2) To establish the supraglacial ecosystem of the GrIS as a model system for studying microbial biogeography and diversity patterns. This objective includes the identification of ecologically relevant factors that affect microbial diversity on the surface of the ice sheet, the formulation of hypotheses testable by field experiments and analyses, and the development of a specific sampling strategy that will test these hypotheses.

The project has achieved its main scientific objectives and milestones, and, moreover, the fellowship has enabled me to broaden my research palette and to establish myself as an independent scientist and team leader producing high quality research.

Work performed from the beginning of the project to the end of the period covered by the report and main results achieved so far

I developed conceptual models of the supraglacial ecosystem of the GrIS, identified and implemented model variables and parameters, and wrote a perspective paper entitled “Ecological modelling of the supraglacial ecosystem: a process-based perspective” published in Frontiers in Earth Science as Milestone 1 of the project. I then constructed a mathematical ecosystem model as a set of OC reservoirs linked via a number of biotic and abiotic OC processes, verified it with respect to its tractability and internal consistency and performed sensitivity tests using realistic ranges of the parameters. Forcing data for surface melt and incident radiation were obtained from the Programme for Monitoring of the Greenland Ice Sheet. I presented the first version of the model (Milestone 2) at the Polar and Alpine Microbiology meeting in Nuuk, Greenland, in September 2017, and will present an improved version at the EGU meeting in Vienna in April 2018. A manuscript describing the model and demonstrating its usefulness in a series of future climate scenario simulations is in preparation as Milestone 3 of the project. The model is constantly being improved by adjusting the parameters according to new data as they become available.

I have introduced the Greenland Ice Sheet into the ecological community as a model system for testing biogeography and diversity patterns hypotheses. A draft project proposal outlining field-based research on the surface of the GrIS and including a spatially explicit field work plan has been produced as Milestone 4 of the project.

I also continued to work on a research project focusing on processes that contribute to the biological darkening of the ice surface in Greenland. I finished the first quantitative assessment of the microbial contribution to the Greenland ice sheet surface darkening (together with my colleagues and co-workers from 14 institutions and 7 countries). We found that the effect of a specific group of algae on bare ice darkening in the study area is greater than that of other impurities, and that incorporating the darkening effect of ice algal growth will thus improve mass balance and sea level projections of the Greenland ice sheet.
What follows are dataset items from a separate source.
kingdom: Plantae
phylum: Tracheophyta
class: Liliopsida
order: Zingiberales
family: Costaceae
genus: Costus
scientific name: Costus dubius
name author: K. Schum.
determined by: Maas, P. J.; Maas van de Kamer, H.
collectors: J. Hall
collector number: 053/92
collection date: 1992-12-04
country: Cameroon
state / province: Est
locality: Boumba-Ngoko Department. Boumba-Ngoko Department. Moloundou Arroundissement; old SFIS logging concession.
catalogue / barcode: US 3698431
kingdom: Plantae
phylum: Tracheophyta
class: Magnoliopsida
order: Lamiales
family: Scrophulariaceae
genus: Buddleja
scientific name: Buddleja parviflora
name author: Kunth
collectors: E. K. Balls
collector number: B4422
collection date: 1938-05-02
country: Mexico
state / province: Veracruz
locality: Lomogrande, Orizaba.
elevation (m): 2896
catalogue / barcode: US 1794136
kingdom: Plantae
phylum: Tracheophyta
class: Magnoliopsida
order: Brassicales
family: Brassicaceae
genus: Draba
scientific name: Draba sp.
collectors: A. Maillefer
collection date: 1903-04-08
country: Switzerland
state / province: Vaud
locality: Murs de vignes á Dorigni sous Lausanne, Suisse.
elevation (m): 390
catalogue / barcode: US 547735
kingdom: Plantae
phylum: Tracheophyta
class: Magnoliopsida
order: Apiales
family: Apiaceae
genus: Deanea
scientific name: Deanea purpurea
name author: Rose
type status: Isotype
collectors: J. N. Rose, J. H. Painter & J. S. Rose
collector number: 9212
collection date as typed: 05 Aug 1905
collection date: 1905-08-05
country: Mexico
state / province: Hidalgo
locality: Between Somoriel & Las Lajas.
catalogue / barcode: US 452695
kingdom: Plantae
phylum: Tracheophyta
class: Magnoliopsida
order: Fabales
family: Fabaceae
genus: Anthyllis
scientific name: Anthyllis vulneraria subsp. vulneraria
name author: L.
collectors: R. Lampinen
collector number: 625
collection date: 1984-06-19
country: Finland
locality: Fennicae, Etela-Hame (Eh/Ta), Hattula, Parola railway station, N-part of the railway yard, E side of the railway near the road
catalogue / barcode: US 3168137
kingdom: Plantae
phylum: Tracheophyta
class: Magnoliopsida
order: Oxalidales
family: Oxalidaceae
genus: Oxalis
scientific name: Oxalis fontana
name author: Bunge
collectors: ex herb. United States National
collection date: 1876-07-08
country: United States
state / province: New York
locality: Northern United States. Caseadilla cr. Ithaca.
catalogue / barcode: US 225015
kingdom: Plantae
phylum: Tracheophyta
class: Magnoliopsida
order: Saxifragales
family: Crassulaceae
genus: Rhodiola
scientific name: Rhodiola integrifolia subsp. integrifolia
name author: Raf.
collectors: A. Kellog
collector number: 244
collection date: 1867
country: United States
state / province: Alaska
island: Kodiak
The results of this project were published in a paper called “Algae drive enhanced darkening of bare ice on the Greenland Ice Sheet” in Geophysical Research Letters and attracted a lot of attention from both the scientific community and the public.

Progress beyond the state of the art and expected potential impact (including the socio-economic impact and the wider societal implications of the project so far)

I started exploring a new methodical approach that proves to be very useful in the field of cryosphere biogeoscience. Modelling results show our lack of understanding of some important processes at the surface of glaciers and ice sheets and provide directions for future field and experimental work. Future simulations show the importance of biological processes in cryosphere ecosystems and their dynamics associated with global climate change.

Direct use of the results for policy and decision making was outside the scope of the project, however he significance of this research will hopefully go beyond the realm of science due to its potential use in predictions of the future of glacier ecosystems. The model outputs may be potentially important and useful for residents of glaciated areas and for local policy makers.